Version difference data |
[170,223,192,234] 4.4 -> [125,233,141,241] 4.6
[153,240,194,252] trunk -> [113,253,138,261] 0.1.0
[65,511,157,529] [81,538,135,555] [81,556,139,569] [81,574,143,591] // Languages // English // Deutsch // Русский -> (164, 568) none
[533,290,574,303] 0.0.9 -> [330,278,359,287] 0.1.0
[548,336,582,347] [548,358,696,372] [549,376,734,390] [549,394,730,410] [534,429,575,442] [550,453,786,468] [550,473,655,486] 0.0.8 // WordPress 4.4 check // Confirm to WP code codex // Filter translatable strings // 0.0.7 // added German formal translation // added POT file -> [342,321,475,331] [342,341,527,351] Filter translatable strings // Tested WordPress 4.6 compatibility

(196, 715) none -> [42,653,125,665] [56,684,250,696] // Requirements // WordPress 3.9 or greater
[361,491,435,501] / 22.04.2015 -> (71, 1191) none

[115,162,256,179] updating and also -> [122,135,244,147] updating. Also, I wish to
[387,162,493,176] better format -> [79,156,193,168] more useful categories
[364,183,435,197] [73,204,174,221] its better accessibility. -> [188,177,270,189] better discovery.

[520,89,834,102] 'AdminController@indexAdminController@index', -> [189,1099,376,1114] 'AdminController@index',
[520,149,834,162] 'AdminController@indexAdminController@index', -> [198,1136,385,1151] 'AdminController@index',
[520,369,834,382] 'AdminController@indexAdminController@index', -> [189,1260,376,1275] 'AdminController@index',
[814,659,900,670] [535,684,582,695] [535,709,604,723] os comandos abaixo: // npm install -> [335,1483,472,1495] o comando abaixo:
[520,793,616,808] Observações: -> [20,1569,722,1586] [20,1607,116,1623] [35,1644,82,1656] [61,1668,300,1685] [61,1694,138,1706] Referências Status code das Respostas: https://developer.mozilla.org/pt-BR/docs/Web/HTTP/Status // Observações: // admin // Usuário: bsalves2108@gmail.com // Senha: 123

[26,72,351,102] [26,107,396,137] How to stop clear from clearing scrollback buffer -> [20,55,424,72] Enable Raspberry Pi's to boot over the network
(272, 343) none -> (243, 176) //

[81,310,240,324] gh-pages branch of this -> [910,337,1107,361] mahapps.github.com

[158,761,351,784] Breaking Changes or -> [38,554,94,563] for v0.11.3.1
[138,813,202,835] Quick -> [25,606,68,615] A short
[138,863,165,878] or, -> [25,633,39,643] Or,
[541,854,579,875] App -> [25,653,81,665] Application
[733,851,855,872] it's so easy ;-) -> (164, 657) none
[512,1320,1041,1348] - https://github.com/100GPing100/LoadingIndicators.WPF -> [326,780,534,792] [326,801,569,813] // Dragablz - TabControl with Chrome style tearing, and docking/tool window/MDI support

Directive | Restate each of the entries above verbatim.

Task output |
[170,223,192,234] 4.4 -> [125,233,141,241] 4.6
[153,240,194,252] trunk -> [113,253,138,261] 0.1.0
[65,511,157,529] [81,538,135,555] [81,556,139,569] [81,574,143,591] // Languages // English // Deutsch // Русский -> (164, 568) none
[533,290,574,303] 0.0.9 -> [330,278,359,287] 0.1.0
[548,336,582,347] [548,358,696,372] [549,376,734,390] [549,394,730,410] [534,429,575,442] [550,453,786,468] [550,473,655,486] 0.0.8 // WordPress 4.4 check // Confirm to WP code codex // Filter translatable strings // 0.0.7 // added German formal translation // added POT file -> [342,321,475,331] [342,341,527,351] Filter translatable strings // Tested WordPress 4.6 compatibility

(196, 715) none -> [42,653,125,665] [56,684,250,696] // Requirements // WordPress 3.9 or greater
[361,491,435,501] / 22.04.2015 -> (71, 1191) none

[115,162,256,179] updating and also -> [122,135,244,147] updating. Also, I wish to
[387,162,493,176] better format -> [79,156,193,168] more useful categories
[364,183,435,197] [73,204,174,221] its better accessibility. -> [188,177,270,189] better discovery.

[520,89,834,102] 'AdminController@indexAdminController@index', -> [189,1099,376,1114] 'AdminController@index',
[520,149,834,162] 'AdminController@indexAdminController@index', -> [198,1136,385,1151] 'AdminController@index',
[520,369,834,382] 'AdminController@indexAdminController@index', -> [189,1260,376,1275] 'AdminController@index',
[814,659,900,670] [535,684,582,695] [535,709,604,723] os comandos abaixo: // npm install -> [335,1483,472,1495] o comando abaixo:
[520,793,616,808] Observações: -> [20,1569,722,1586] [20,1607,116,1623] [35,1644,82,1656] [61,1668,300,1685] [61,1694,138,1706] Referências Status code das Respostas: https://developer.mozilla.org/pt-BR/docs/Web/HTTP/Status // Observações: // admin // Usuário: bsalves2108@gmail.com // Senha: 123

[26,72,351,102] [26,107,396,137] How to stop clear from clearing scrollback buffer -> [20,55,424,72] Enable Raspberry Pi's to boot over the network
(272, 343) none -> (243, 176) //

[81,310,240,324] gh-pages branch of this -> [910,337,1107,361] mahapps.github.com

[158,761,351,784] Breaking Changes or -> [38,554,94,563] for v0.11.3.1
[138,813,202,835] Quick -> [25,606,68,615] A short
[138,863,165,878] or, -> [25,633,39,643] Or,
[541,854,579,875] App -> [25,653,81,665] Application
[733,851,855,872] it's so easy ;-) -> (164, 657) none
[512,1320,1041,1348] - https://github.com/100GPing100/LoadingIndicators.WPF -> [326,780,534,792] [326,801,569,813] // Dragablz - TabControl with Chrome style tearing, and docking/tool window/MDI support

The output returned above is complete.